It’s not women that need fixing, it’s how the workplace treats parents

Women’s career progress and salaries take a dive when they become mums, not because they become less good at their job but because policies around parental leave and childcare continue to be biased.

Source: Shutterstock

It shouldn’t be news, but on International Women’s Day it’s worth repeating: The thing that makes someone better or worse at their job isn’t their gender.

I’ve seen it myself across hundreds of interviews for roles in my team. Some men are great working with numbers and so are some women. Some women are great working with people and so are some men. The combination I’m hiring for – people skills and numbers skills together – appears rarely, but in both genders.

The truth – that gender doesn’t affect performance at work – also appears in the data. Women and men are no different in their performance and how they are paid.

That is, until they have children.

After that, when a woman becomes a mum, her career progress stalls, her salary stops growing and a gap opens up. The equivalence in the data disappears.

This means the most important thing businesses can do for gender equality is make it easier for parents to be parents, while still having a good career.

It’s not about fixing women, it’s about fixing the workplace.

The evidence: Women’s careers take a dive when they become mums

The chart below is from a study carried out by economists from Princeton and the LSE. It shows how earnings change after having the first child, separately for men and women, for the UK in grey and the US in black.

Child penalties in earnings in English speaking countries. Source: Princeton University/LSE

Men and women’s pay are pretty much even, right up until having children. But after having kids, women’s pay drops immediately and settles at a lower level for 10 whole years. In the UK, that level is more than 40% lower than men with kids get.

What’s happening is that one career in each set of two parents continues pretty much untouched, while the other stalls and doesn’t recover. And, nearly always, it’s the woman’s career that is sacrificed.

Being a mum doesn’t change a woman’s work-related skills and experience, but it does devalue an hour of her work in the eyes of employers.

The chart below is from a study by economists at the Institute for Fiscal Studies (IFS), this time focused only on the UK. It shows what happens to women’s careers in more detail.

Many women, immediately after having a child, either give up their job or cut the number of hours they work – shown in the top two panels. This has an obvious and immediate effect on their earnings in the bottom right panel.

Gender gaps in paid work widen around childbirth. Source: Institute for Fiscal Studies

But the most pernicious trajectory in the chart is the least obvious one. It’s what happens to hourly wages. For women, childbirth marks the beginning of a gradual widening of the gap in how their time is valued by businesses.

This is something that women don’t choose; it’s driven by how employers see them. Being a mum doesn’t change a woman’s work-related skills and experience, but it does devalue an hour of her work in the eyes of employers.

The same pattern is happening in marketing. Although it’s not yet possible to cut data on marketing careers and pay by before versus after having kids, it is true that women’s pay starts to lag behind men when they get to the age of parenthood.

Career & Salary Survey 2023
Source: Marketing Week

The chart above is from Marketing Week’s 2023 Career and Salary Survey. It shows that male marketers get paid more than women early at every stage of their careers. On average female marketers working full time are paid 16.5% less than men doing the same job.

Women don’t get worse at working when they have a baby, and they don’t need fixing

All of this raises another question – why is it that the value of an hour of women’s work takes a tumble when they have children?

On this, data and analysis by academics is able to rule out some things:

  • It isn’t to do with the physical tasks involved with giving birth. Women are mostly recovered by six to eight weeks after the birth, but the effects on a career last 10 years.

Data excerpts »
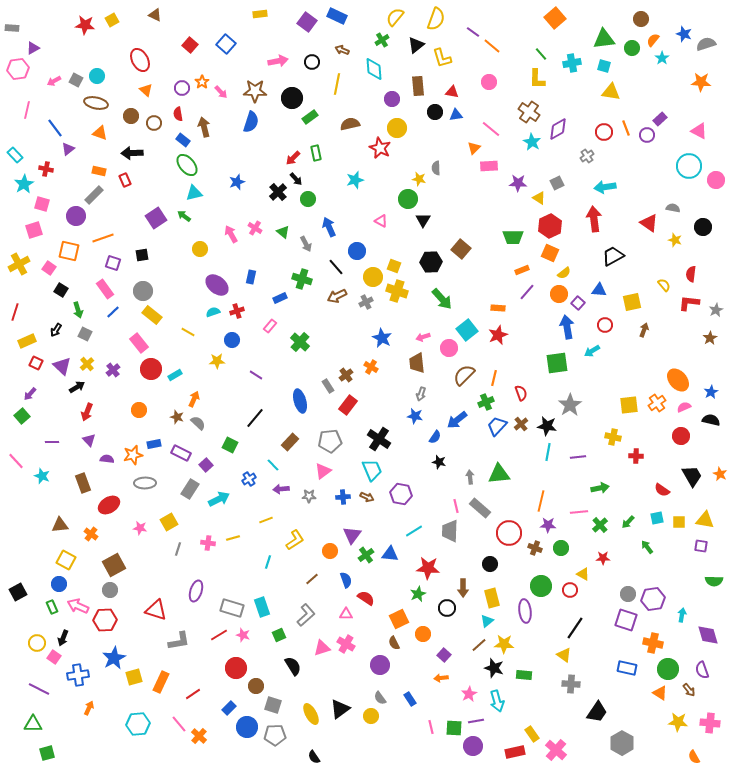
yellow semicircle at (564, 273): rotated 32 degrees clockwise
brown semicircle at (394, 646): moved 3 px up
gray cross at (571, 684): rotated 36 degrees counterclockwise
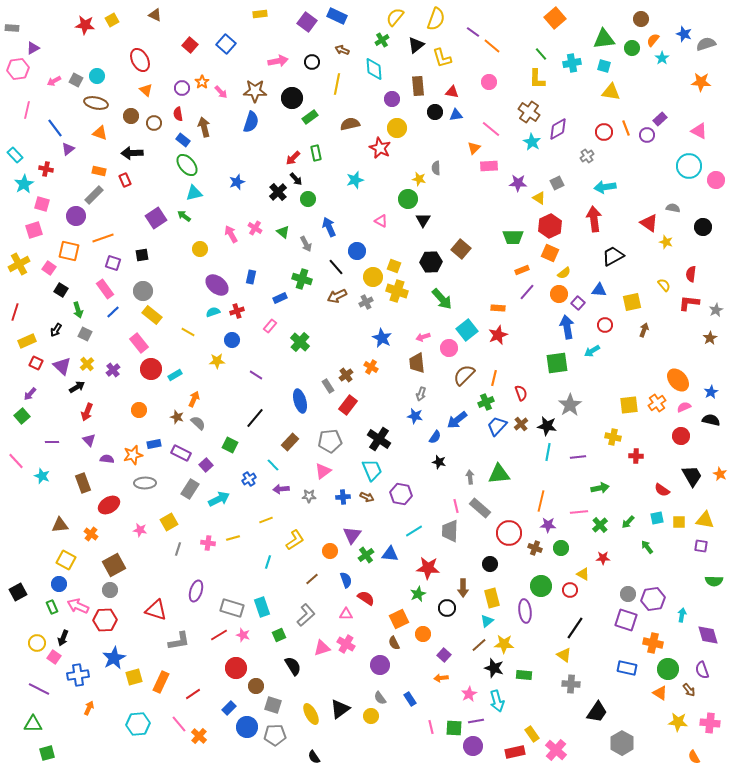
yellow star at (675, 240): moved 9 px left, 2 px down
pink star at (140, 528): moved 2 px down
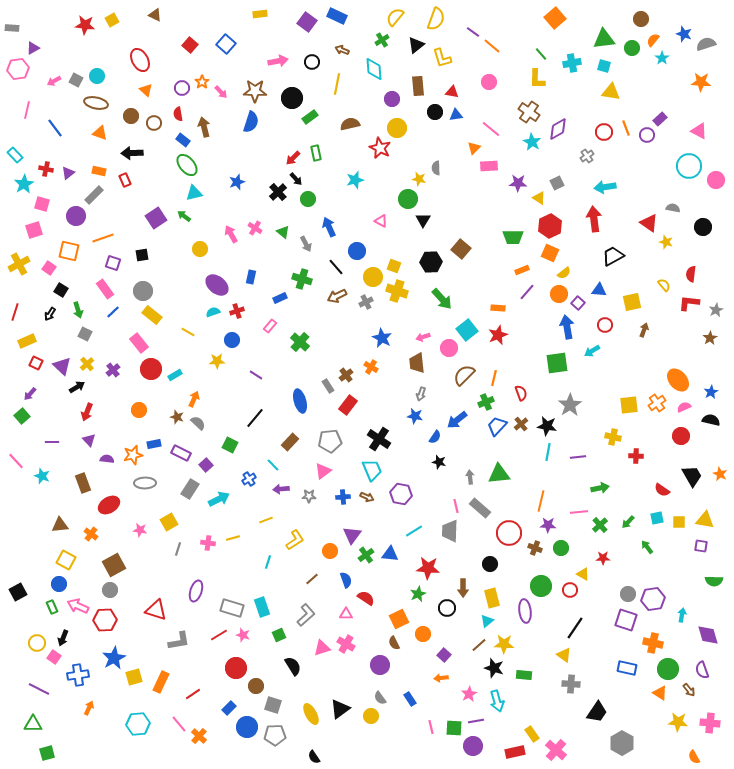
purple triangle at (68, 149): moved 24 px down
black arrow at (56, 330): moved 6 px left, 16 px up
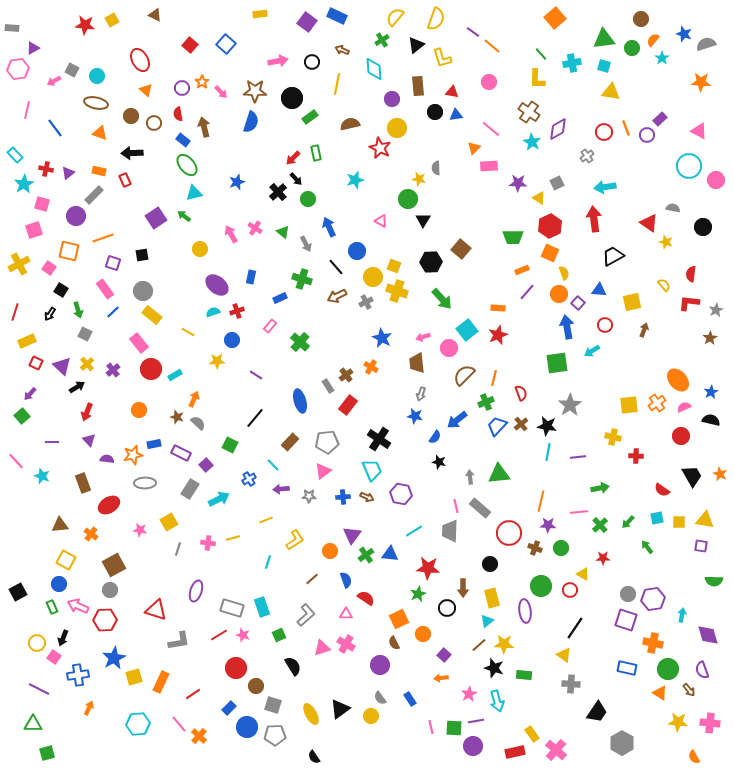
gray square at (76, 80): moved 4 px left, 10 px up
yellow semicircle at (564, 273): rotated 72 degrees counterclockwise
gray pentagon at (330, 441): moved 3 px left, 1 px down
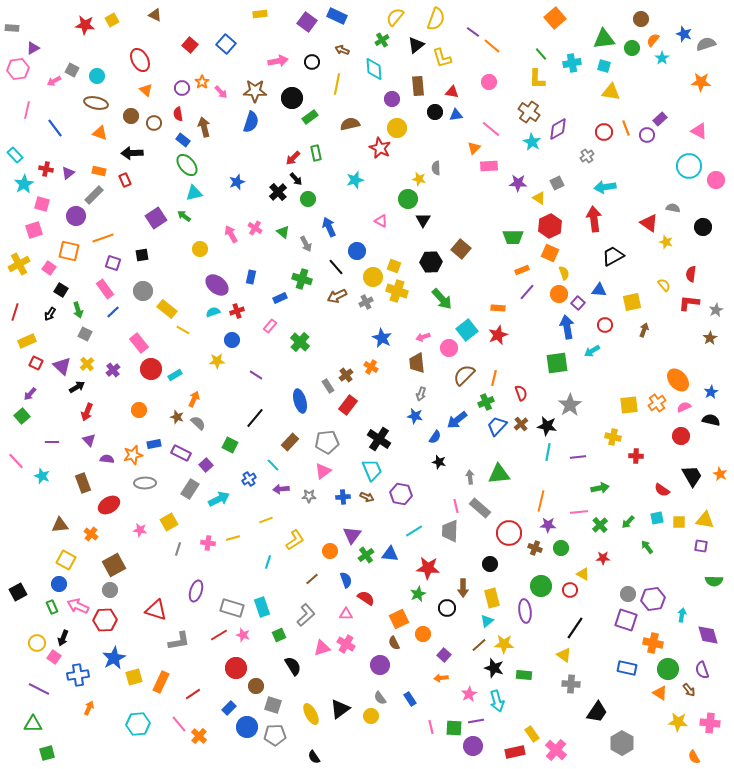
yellow rectangle at (152, 315): moved 15 px right, 6 px up
yellow line at (188, 332): moved 5 px left, 2 px up
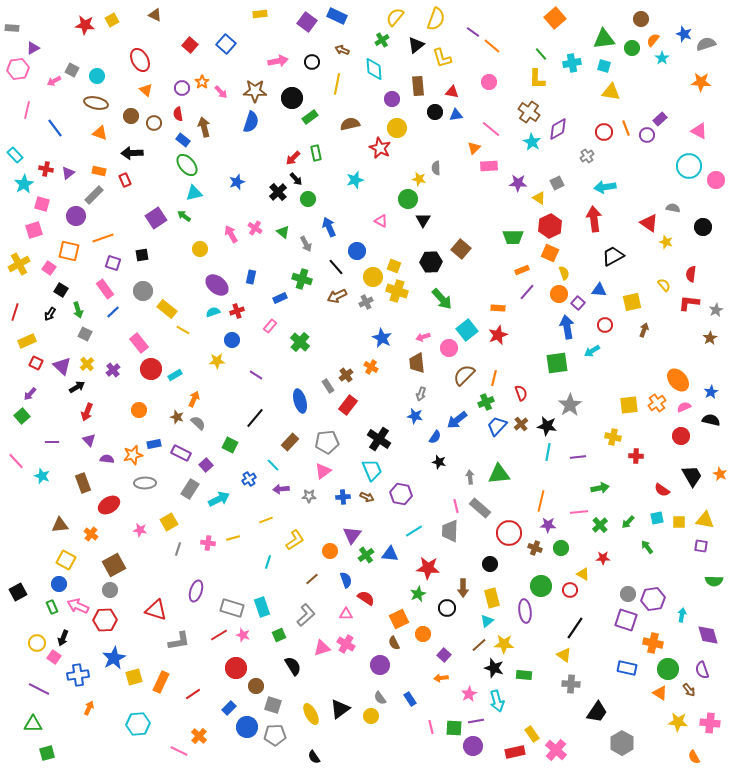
pink line at (179, 724): moved 27 px down; rotated 24 degrees counterclockwise
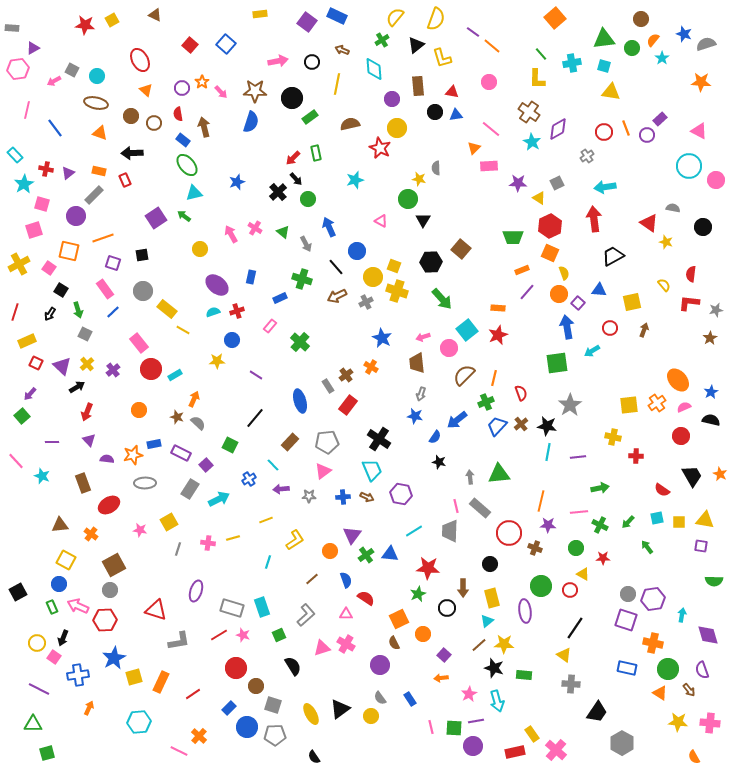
gray star at (716, 310): rotated 16 degrees clockwise
red circle at (605, 325): moved 5 px right, 3 px down
green cross at (600, 525): rotated 21 degrees counterclockwise
green circle at (561, 548): moved 15 px right
cyan hexagon at (138, 724): moved 1 px right, 2 px up
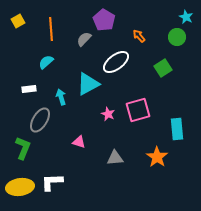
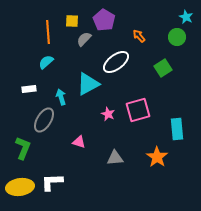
yellow square: moved 54 px right; rotated 32 degrees clockwise
orange line: moved 3 px left, 3 px down
gray ellipse: moved 4 px right
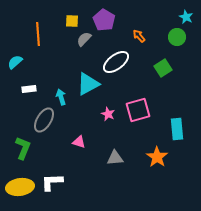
orange line: moved 10 px left, 2 px down
cyan semicircle: moved 31 px left
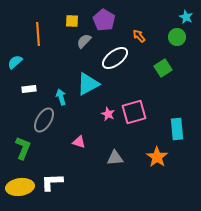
gray semicircle: moved 2 px down
white ellipse: moved 1 px left, 4 px up
pink square: moved 4 px left, 2 px down
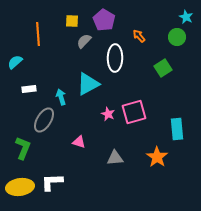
white ellipse: rotated 52 degrees counterclockwise
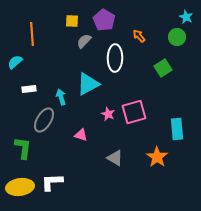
orange line: moved 6 px left
pink triangle: moved 2 px right, 7 px up
green L-shape: rotated 15 degrees counterclockwise
gray triangle: rotated 36 degrees clockwise
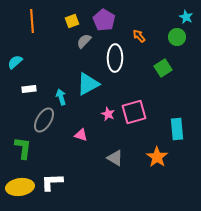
yellow square: rotated 24 degrees counterclockwise
orange line: moved 13 px up
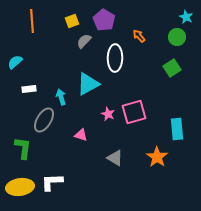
green square: moved 9 px right
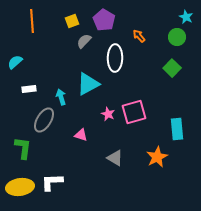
green square: rotated 12 degrees counterclockwise
orange star: rotated 10 degrees clockwise
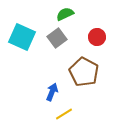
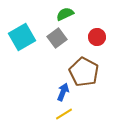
cyan square: rotated 36 degrees clockwise
blue arrow: moved 11 px right
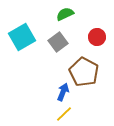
gray square: moved 1 px right, 4 px down
yellow line: rotated 12 degrees counterclockwise
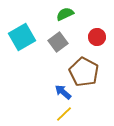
blue arrow: rotated 72 degrees counterclockwise
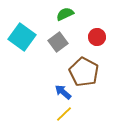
cyan square: rotated 24 degrees counterclockwise
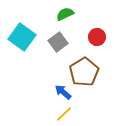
brown pentagon: rotated 12 degrees clockwise
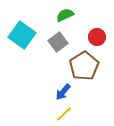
green semicircle: moved 1 px down
cyan square: moved 2 px up
brown pentagon: moved 6 px up
blue arrow: rotated 90 degrees counterclockwise
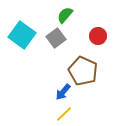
green semicircle: rotated 24 degrees counterclockwise
red circle: moved 1 px right, 1 px up
gray square: moved 2 px left, 4 px up
brown pentagon: moved 1 px left, 5 px down; rotated 16 degrees counterclockwise
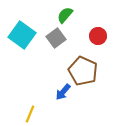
yellow line: moved 34 px left; rotated 24 degrees counterclockwise
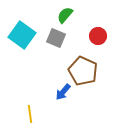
gray square: rotated 30 degrees counterclockwise
yellow line: rotated 30 degrees counterclockwise
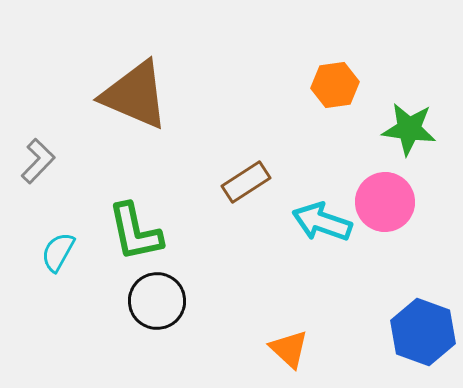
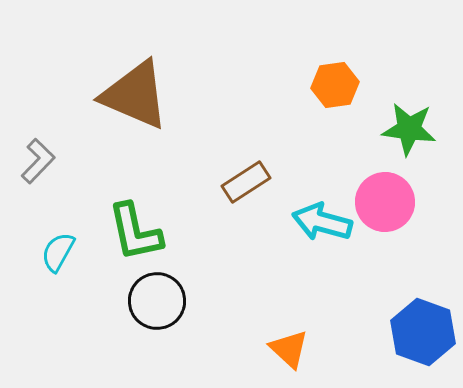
cyan arrow: rotated 4 degrees counterclockwise
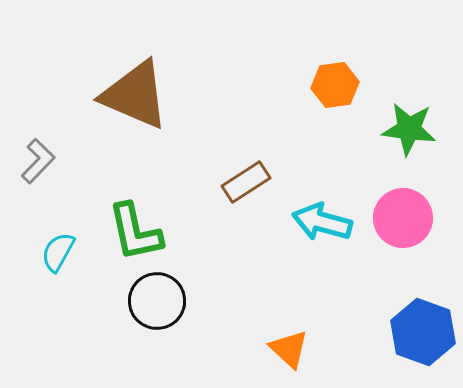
pink circle: moved 18 px right, 16 px down
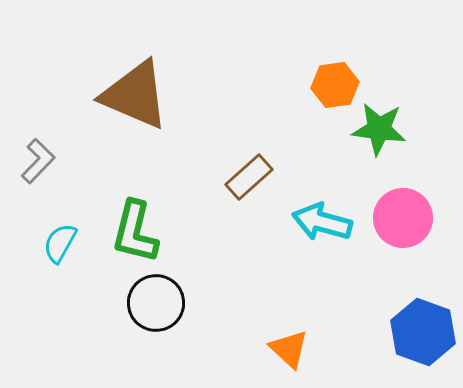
green star: moved 30 px left
brown rectangle: moved 3 px right, 5 px up; rotated 9 degrees counterclockwise
green L-shape: rotated 26 degrees clockwise
cyan semicircle: moved 2 px right, 9 px up
black circle: moved 1 px left, 2 px down
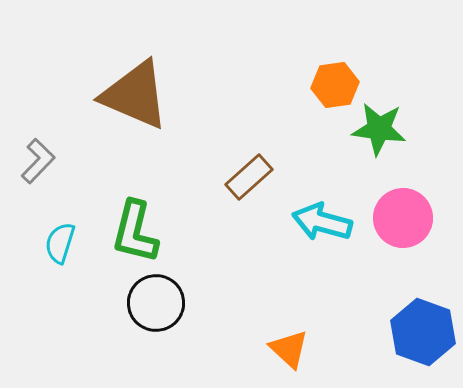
cyan semicircle: rotated 12 degrees counterclockwise
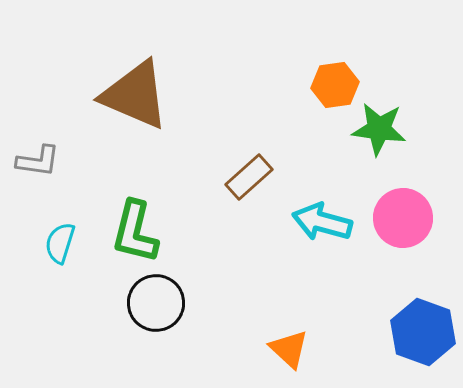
gray L-shape: rotated 54 degrees clockwise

Required actions »
[1] In the article on how the workplace treats parents, rewrite the paragraph beginning "Men and women’s pay are pretty much even" as a short bulleted list that keeps its main facts.
[2] Answer these questions using the article on how the workplace treats parents. Mark each answer with the same letter.
(a) Economists from which two institutions carried out the study that compares the UK and the US?
(b) On average, how much less are female marketers working full time paid than men doing the same job?
(c) How long after giving birth are women mostly recovered?
[3] Transcribe a passage from the article on how the workplace treats parents word for word. Start at the words "I’ve seen it" and end after the words "they are paid.".

Answers for the tasks »
[1]
- Men's and women's pay is roughly equal until they have children.
- After children, women's pay drops immediately.
- It then settles at a lower level for 10 years.
- In the UK, that level is more than 40% below what men with children earn.

[2]
(a) Princeton and the LSE.
(b) 16.5% less.
(c) Six to eight weeks.

[3]
I’ve seen it myself across hundreds of interviews for roles in my team. Some men are great working with numbers and so are some women. Some women are great working with people and so are some men. The combination I’m hiring for – people skills and numbers skills together – appears rarely, but in both genders.

The truth – that gender doesn’t affect performance at work – also appears in the data. Women and men are no different in their performance and how they are paid.